◆ **PROBLEM DETAILS**
Copy everything from "Emma Mumper, clinical" down to "his own life." in the article about Emma Mumper, word for word.

◆ **GIVEN TEXT**

[Start of Attachment]

Emma Mumper, clinical psychology doctoral student at Stony Brook University, died at the age of 26 along with her mother and brother at their Indiana home on Sep. 6, after her father fatally shot them and then took his own life.
Mumper was born in Atlanta, Georgia. She received her graduate degree in psychology from Stony Brook University in May 2018, and graduated from Indiana University Bloomington with a bachelor’s degree in psychology in 2016. Stony Brook University has posthumously gave Mumper a Ph.D. in clinical psychology.
“Emma’s dedication to building relationships with us, forming a strong community in and around Stony Brook, and creating a network of support for one another fostered the warmth and connectedness within our cohort that we now hold so dear,” Gabriella Imbriano, Tessa Clarkson, Alan Gerber and Laura Perrone, Mumper’s graduate psychology cohort, said in a joint statement to The Statesman. “For that we will be eternally grateful to her.”
Mumper’s research interests were in temperamental and environmental factors that contribute to mood and anxiety disorders. She co-authored at least three research papers in her time at Stony Brook University.

[End of Attachment]

◆ **EXTRACTED INFORMATION**
[Start of Attachment]

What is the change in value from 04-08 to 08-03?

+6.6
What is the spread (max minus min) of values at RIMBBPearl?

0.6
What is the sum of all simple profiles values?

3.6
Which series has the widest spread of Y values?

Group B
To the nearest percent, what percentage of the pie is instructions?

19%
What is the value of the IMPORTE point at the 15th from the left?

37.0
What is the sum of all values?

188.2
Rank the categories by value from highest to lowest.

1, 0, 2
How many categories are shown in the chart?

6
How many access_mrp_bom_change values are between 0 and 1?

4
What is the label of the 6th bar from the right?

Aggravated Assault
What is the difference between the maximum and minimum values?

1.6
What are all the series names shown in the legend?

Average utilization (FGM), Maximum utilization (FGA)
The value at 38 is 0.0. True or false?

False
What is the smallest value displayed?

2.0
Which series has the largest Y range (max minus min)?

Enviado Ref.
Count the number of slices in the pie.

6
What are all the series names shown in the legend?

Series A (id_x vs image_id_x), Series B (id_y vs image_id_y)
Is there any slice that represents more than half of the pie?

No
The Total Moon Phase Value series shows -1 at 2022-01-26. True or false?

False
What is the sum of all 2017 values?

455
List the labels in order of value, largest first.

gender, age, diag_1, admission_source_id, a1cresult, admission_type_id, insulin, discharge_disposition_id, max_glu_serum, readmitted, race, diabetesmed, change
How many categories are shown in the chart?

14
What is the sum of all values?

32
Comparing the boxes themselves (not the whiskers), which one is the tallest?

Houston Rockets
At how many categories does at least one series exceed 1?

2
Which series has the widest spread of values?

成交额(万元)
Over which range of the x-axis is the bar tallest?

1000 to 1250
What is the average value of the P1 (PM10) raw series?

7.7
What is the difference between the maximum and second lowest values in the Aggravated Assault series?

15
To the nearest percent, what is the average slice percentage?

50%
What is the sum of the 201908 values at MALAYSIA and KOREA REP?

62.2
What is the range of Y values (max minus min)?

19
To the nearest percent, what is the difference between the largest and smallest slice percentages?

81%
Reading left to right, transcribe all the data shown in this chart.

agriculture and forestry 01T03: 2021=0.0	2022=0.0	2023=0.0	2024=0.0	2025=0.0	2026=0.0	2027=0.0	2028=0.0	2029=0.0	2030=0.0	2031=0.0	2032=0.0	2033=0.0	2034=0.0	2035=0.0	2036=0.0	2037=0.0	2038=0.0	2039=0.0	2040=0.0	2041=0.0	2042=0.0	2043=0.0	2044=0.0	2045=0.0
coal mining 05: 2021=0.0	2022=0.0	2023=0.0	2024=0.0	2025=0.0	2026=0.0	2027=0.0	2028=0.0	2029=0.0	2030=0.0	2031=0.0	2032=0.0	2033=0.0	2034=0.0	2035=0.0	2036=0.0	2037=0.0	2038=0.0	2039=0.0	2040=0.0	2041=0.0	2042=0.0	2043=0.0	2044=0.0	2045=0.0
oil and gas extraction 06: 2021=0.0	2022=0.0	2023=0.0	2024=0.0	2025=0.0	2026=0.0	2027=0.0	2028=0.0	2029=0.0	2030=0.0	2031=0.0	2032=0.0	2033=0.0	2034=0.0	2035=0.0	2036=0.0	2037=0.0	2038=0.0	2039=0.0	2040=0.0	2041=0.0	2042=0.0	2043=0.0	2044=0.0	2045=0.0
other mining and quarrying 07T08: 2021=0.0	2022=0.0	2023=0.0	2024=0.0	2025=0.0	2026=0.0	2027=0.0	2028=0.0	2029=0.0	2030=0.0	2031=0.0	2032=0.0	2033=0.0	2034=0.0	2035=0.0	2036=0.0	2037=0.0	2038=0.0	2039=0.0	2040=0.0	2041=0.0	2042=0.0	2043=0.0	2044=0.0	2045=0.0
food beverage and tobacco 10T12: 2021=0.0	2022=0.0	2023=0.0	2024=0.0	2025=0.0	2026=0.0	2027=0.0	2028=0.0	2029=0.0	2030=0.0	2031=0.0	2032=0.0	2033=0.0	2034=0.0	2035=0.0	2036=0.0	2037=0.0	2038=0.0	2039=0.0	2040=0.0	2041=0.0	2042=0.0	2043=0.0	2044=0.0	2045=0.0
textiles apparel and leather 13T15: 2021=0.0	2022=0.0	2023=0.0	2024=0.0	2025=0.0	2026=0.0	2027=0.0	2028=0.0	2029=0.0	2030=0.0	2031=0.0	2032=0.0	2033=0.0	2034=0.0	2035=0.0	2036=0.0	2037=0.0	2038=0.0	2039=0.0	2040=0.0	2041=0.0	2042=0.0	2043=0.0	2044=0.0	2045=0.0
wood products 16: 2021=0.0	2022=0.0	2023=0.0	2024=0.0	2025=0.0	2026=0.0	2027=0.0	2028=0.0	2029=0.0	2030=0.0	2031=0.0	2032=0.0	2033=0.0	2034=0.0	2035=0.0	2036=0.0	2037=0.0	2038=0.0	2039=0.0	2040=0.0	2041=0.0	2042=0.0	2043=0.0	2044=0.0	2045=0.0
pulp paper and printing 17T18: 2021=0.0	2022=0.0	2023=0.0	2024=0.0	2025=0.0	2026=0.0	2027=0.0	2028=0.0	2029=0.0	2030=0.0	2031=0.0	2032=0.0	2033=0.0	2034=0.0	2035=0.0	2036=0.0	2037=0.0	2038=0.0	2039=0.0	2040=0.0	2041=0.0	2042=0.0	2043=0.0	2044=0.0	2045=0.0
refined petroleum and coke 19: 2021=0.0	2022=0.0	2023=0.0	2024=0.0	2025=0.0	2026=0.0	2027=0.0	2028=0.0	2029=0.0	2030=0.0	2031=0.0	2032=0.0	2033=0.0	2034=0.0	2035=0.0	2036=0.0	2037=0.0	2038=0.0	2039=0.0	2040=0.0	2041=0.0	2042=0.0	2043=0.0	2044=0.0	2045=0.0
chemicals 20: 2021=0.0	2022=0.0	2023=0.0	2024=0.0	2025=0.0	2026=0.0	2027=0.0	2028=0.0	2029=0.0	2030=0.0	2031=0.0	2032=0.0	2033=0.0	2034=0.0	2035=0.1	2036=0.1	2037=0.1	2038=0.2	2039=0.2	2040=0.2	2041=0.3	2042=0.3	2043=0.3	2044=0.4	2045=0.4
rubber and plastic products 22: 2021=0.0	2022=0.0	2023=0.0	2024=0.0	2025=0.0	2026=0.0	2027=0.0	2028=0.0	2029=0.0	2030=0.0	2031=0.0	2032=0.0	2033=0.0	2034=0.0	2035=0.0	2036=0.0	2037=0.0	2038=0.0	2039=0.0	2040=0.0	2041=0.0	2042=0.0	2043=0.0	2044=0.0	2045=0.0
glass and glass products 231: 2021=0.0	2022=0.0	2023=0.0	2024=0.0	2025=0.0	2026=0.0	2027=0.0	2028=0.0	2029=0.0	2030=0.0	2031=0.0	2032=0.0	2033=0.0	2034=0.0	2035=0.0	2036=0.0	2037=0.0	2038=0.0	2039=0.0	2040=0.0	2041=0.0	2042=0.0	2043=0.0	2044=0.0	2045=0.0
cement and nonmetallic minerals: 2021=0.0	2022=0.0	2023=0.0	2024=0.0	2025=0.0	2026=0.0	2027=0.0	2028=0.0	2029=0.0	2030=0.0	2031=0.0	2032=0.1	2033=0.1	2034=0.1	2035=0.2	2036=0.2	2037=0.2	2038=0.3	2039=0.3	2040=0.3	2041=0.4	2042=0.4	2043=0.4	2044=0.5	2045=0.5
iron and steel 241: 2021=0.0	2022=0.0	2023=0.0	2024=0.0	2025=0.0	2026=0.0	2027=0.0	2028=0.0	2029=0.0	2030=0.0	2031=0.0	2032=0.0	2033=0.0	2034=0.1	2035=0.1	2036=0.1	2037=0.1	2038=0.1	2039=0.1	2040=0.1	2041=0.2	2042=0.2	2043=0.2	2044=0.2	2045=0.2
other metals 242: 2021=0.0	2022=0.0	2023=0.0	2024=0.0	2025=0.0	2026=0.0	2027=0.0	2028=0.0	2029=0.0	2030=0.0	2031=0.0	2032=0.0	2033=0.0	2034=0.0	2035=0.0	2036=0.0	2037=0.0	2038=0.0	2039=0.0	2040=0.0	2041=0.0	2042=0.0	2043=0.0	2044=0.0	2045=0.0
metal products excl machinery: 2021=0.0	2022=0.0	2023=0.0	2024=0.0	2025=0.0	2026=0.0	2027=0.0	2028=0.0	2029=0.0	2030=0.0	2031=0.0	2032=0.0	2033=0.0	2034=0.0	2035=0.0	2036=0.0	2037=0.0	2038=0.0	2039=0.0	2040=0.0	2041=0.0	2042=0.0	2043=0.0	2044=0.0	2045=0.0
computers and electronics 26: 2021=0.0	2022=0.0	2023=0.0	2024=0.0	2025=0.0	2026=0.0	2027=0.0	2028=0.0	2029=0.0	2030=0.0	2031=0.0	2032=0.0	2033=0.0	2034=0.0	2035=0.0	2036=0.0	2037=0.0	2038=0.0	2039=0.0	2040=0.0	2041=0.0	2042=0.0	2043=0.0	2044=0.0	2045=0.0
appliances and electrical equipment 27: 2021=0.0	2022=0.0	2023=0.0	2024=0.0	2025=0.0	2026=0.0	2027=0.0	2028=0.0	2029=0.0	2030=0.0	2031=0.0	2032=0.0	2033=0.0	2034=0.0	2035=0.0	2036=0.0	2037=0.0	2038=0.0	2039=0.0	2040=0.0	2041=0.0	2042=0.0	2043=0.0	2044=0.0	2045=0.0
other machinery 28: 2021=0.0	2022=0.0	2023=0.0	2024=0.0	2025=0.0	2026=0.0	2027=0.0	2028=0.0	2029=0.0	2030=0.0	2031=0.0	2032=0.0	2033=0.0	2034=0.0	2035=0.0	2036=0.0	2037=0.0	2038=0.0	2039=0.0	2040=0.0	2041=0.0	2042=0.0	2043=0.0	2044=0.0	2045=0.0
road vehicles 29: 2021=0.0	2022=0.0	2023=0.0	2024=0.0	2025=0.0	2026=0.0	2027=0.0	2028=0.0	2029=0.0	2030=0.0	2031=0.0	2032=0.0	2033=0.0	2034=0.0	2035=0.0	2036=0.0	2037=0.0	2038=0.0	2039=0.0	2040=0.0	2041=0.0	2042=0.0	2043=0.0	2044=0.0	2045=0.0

[End of Attachment]

◆ **EXPECTED OUTPUT**
Emma Mumper, clinical psychology doctoral student at Stony Brook University, died at the age of 26 along with her mother and brother at their Indiana home on Sep. 6, after her father fatally shot them and then took his own life.